Let $X$ be a compact complex manifold. A Hermitian metric $\omega$ is balanced if $d\omega^{n-1}=0$, where $n=\dim_{\mathbf{C}} X$. By a theorem of Alessandrini-Basanelli, this class of Hermitian manifolds is preserved under bimeromorphic modification. In particular, manifolds in the Fujiki class $\mathcal{C}$ (i.e., bimeromorphic to compact Kähler manifolds) and hence, Moishezon manifolds, support balanced metrics.
Explicit examples of balanced manifolds include the Iwasawa threefold and Hironaka's example (which is Moishezon).
An older result of Deligne-Griffiths-Morgan-Sullivan tells us that the $dd^c$-lemma is preserved under bimeromorphic modification. Finally, a theorem of Gauduchon informs us that the $dd^c$-lemma holds on $(1,1)$-forms if and only if $b_1 = 2h^{0,1}$.
There are manifolds which support the $dd^c$-lemma but are not in the Fujiki class $\mathcal{C}$ (see, for instance, Remark 1.17 of Angella's thesis).

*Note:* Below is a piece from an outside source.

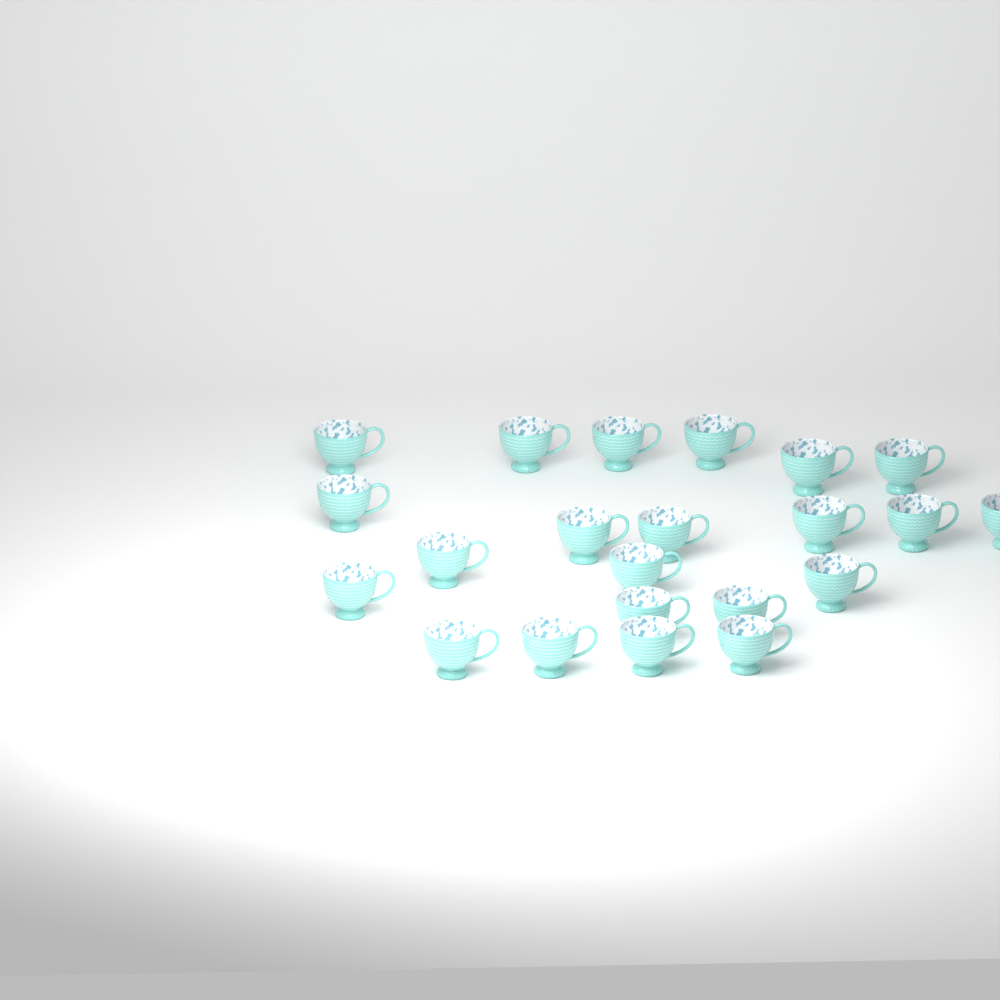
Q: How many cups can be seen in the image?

Question: Are there compact balanced manifolds that do not satisfy the $dd^c$-lemma on $(1,1)$-forms?
Note that if $X$ is the Iwasawa threefold, page 44 of Angella's thesis shows that $b_1 = 4 = 2 h^{0,1} = 2 \cdot 2$, and so the Iwasawa threefold satisfies the $dd^c$-lemma on $(1,1)$-forms.
Another non-example to bear in mind: The Calabi-Eckman manifold $\mathbf{S}^3 \times \mathbf{S}^3$ does not satisfy the $dd^c$-lemma on $(1,1)$-forms, since $b_1 \neq 2 h^{0,1}$. However, Michelsohn showed that Calabi-Eckman manifolds never support balanced metrics.